▸ **BRIEF 1**:
Change "rock solid" to "completely stable" in the browser text below, and give that text again beginning at the words "Stabilized Firefox and" and stopping after "did, doesn’t work.".

On Chrome’s side (on the desktop), my use is pretty strictly limited to the Google services I listed. That means that any external links within those services I will copy and paste into a Firefox instance. Thankfully, of those services, Hangouts is currently the only one using redirect URLs causing some extra hassle. The same issue is much more severe on Twitter, which goes to irritating lengths to obscure the original addresses behind their stupid shortening service. It’s one of those issues I previously would have fixed simply by installing an add-on, but now have to contemplate whether those links are worth manually decrypting, or even the site worth browsing at all because of the irritation that it causes.

I should also mention that I’ve extended the disposable profile idea to Chrome, so that I can launch a disposable Chrome window (alongside the main profile) from Unity’s launcher. (Unlike Ubuntu’s Chromium package, the Google-provided .desktop for Chrome did not provide this function out of the box.) This is mainly to have a browser with Adobe Flash for the few remaining sites I still occasionally deem worth having it on (I can only think of one off the top of my head).

Stabilized Firefox and search engine switchback

I now officially take back any bad suspicions I may have cast over Firefox’s stability in the previous post: after I replaced the temporary profiles hack with properly isolated ephemeral profiles, Firefox has been rock solid. I would even venture so far as to say that it’s now more stable than Chromium was for me back when I still used it, though the comparison is slightly skewed to Firefox’s favor by my removing of Adobe Flash at the time of the switch.

V42 has already been supplanted by V43, and it broke the userChrome tweak I also mentioned in the last post, but in a good way: the irritating, obtrusive full-screen warning pop-up is so much more subtle in V43 that I no longer mind it at all. In fact, I should remove the CSS tweak altogether now that it no longer serves any purpose and, even if it did, doesn’t work.

▸ **RAW DATA**:
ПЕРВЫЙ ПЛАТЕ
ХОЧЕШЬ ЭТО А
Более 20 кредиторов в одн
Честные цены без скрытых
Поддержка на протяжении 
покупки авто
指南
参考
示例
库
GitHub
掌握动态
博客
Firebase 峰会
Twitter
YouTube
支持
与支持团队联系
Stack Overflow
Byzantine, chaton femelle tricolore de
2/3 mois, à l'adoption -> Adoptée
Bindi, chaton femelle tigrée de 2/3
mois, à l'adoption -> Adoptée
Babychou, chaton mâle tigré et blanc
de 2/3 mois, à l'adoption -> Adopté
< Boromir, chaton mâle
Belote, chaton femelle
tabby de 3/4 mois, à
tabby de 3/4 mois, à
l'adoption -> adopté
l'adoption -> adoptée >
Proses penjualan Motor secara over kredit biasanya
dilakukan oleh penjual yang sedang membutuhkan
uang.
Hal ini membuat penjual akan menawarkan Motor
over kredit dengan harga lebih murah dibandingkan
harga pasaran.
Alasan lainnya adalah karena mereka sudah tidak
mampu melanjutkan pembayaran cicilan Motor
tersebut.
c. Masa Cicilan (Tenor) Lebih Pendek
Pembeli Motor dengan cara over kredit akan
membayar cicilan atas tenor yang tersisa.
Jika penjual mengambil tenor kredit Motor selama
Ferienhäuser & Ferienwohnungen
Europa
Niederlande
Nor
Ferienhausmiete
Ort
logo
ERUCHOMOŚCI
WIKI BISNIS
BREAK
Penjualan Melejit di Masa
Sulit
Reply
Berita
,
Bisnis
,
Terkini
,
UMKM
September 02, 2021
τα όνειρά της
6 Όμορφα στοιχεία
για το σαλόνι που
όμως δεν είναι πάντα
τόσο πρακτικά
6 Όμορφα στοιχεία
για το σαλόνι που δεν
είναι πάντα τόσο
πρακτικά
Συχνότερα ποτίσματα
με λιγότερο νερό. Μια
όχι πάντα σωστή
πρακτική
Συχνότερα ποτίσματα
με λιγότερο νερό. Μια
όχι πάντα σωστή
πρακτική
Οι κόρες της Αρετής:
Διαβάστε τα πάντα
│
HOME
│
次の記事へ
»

▸ **BRIEF 2**:
Repeat the records above line for line, from their first line through the line that contains "Babychou, chaton mâle tigré et blanc".

▸ **ANSWER BOX 1**:
Stabilized Firefox and search engine switchback

I now officially take back any bad suspicions I may have cast over Firefox’s stability in the previous post: after I replaced the temporary profiles hack with properly isolated ephemeral profiles, Firefox has been completely stable. I would even venture so far as to say that it’s now more stable than Chromium was for me back when I still used it, though the comparison is slightly skewed to Firefox’s favor by my removing of Adobe Flash at the time of the switch.

V42 has already been supplanted by V43, and it broke the userChrome tweak I also mentioned in the last post, but in a good way: the irritating, obtrusive full-screen warning pop-up is so much more subtle in V43 that I no longer mind it at all. In fact, I should remove the CSS tweak altogether now that it no longer serves any purpose and, even if it did, doesn’t work.

▸ **ANSWER BOX 2**:
ПЕРВЫЙ ПЛАТЕ
ХОЧЕШЬ ЭТО А
Более 20 кредиторов в одн
Честные цены без скрытых
Поддержка на протяжении 
покупки авто
指南
参考
示例
库
GitHub
掌握动态
博客
Firebase 峰会
Twitter
YouTube
支持
与支持团队联系
Stack Overflow
Byzantine, chaton femelle tricolore de
2/3 mois, à l'adoption -> Adoptée
Bindi, chaton femelle tigrée de 2/3
mois, à l'adoption -> Adoptée
Babychou, chaton mâle tigré et blanc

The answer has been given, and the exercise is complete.